No dia 20, o grupo visitou a agroindústria 5 Estrelas, em São João do Triunfo, uma empresa familiar que mantém a tradição da produção de erva-mate há gerações. Durante o passeio pela propriedade, o proprietário, Sr. João Negir, conduziu os visitantes por uma floresta repleta de histórias e biodiversidade. Ele fez diversas pausas para compartilhar seu conhecimento sobre as espécies nativas, destacando, por exemplo, uma imbuia com mais de 600 anos. De volta à agroindústria, o grupo foi recebido com um delicioso bolo de erva-mate e um refrescante chá mate gelado, símbolos da hospitalidade local. A representante da FAO visitou então a unidade de processamento de erva-mate, onde pôde aprender sobre as etapas de produção e entender como a tradição se alia à tecnologia para manter a qualidade e a autenticidade do produto.
Após um almoço oferecido pelo prefeito de São João do Triunfo, Mário Cezar da Silva, o encontro foi encerrado no Barracão da Cidadania, marcando um momento de reflexão e diálogo sobre o papel central que a erva-mate desempenha na cultura, no desenvolvimento socioecológico e na economia da região.
Durante o encontro, foram abordadas questões-chave, como a necessidade de fortalecer a cadeia produtiva da erva-mate, o comprometimento das instituições presentes em fomentar o desenvolvimento sustentável dessa economia e as oportunidades estratégicas que surgiriam com a possível aprovação do reconhecimento do GIAHS para a erva-mate de sombra.
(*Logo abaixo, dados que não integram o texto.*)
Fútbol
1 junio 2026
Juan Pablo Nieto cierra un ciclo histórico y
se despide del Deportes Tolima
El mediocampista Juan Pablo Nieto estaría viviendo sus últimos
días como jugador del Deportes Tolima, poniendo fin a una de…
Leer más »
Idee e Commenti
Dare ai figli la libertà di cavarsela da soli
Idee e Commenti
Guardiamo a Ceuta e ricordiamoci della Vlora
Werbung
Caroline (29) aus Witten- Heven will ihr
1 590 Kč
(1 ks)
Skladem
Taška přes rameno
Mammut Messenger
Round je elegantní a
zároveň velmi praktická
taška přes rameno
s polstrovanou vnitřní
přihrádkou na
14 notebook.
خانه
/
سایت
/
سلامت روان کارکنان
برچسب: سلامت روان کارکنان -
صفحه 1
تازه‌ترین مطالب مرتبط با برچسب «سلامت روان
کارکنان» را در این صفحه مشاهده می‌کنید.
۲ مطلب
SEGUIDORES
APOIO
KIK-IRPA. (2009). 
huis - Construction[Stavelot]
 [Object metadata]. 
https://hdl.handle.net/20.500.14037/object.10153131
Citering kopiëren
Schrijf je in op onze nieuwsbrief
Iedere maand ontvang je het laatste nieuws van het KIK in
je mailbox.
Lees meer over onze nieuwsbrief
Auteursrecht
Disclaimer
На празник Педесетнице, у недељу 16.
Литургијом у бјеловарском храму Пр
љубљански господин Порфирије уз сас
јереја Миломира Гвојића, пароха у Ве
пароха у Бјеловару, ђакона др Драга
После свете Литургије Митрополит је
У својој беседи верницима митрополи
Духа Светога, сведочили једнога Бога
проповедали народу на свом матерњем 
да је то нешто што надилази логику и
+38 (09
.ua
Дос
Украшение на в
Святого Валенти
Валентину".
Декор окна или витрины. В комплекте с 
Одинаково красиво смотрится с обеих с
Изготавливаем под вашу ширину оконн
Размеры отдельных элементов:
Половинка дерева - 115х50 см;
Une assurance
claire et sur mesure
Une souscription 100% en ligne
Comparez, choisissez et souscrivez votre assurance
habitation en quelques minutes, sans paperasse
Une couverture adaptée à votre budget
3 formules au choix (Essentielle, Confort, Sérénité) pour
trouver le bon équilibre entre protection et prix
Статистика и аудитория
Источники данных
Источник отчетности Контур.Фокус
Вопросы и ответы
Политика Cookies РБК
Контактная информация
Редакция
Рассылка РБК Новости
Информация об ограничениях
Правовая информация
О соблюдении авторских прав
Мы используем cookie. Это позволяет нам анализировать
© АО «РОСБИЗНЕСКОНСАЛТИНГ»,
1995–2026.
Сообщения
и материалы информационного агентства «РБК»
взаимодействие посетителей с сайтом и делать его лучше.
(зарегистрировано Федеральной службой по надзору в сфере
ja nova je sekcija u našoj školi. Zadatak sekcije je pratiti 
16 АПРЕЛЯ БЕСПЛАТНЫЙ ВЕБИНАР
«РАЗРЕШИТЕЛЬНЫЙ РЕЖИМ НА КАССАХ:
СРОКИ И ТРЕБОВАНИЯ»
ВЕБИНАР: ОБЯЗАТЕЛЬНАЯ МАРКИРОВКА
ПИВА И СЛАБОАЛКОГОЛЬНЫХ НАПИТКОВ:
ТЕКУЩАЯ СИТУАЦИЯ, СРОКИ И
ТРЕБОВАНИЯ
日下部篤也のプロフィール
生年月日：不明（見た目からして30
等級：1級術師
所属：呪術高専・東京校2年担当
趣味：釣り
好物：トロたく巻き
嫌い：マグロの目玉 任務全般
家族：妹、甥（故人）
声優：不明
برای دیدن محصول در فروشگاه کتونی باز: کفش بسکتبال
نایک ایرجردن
Como um reconhecimento do patrimônio agrícola e cultural, o GIAHS não só trará visibilidade e valorização à erva-mate de sombra, mas também abrirá novas perspectivas para produtores e comunidades locais, impulsionando a economia e preservando o conhecimento tradicional. O encontro reforçou a união e a colaboração entre os participantes, destacando a importância do trabalho coletivo e comunitário para garantir um futuro mais próspero e sustentável, conectado às raízes históricas e culturais da região.
O aplicativo GIAHS
Desde março de 2020, agricultores tradicionais e agroecológicos do Paraná e seus parceiros vêm trabalhando no pedido de qualificação dos Sistemas Tradicionais de Erva-Mate como GIAHS. O grupo trabalhou por mais de 18 meses, realizando reuniões regulares de forma remota devido à pandemia de COVID-19, o que resultou nos dois documentos submetidos à FAO: um extenso dossiê sobre todos os aspectos que caracterizam os sistemas e um plano de ação dinâmico para a conservação, que delineia as ações que serão realizadas nos próximos cinco anos.
Esta candidatura é liderada pelo Observatório dos Sistemas Tradicionais e Agroecológicos de Erva-Mate, lançado em 2019 — que reúne mais de 30 instituições, entre sindicatos de agricultores familiares, prefeituras, centros de pesquisa, universidades e organizações do terceiro setor — e foi coordenado pela Dra. Eve Nimmo e membros do CEDErva (Centro de Desenvolvimento e Educação da Erva-Mate Tradicional).
O reconhecimento do GIAHS vai além de um título simbólico. Representa um importante mecanismo de valorização de sistemas agrícolas que integram o uso sustentável dos recursos naturais e práticas tradicionais de manejo. Ao conceder esta qualificação, a FAO promove a preservação das culturas tradicionais, incentiva o desenvolvimento da agroecologia e melhora a qualidade de vida das famílias agricultoras, fortalecendo a identidade cultural e a agrobiodiversidade.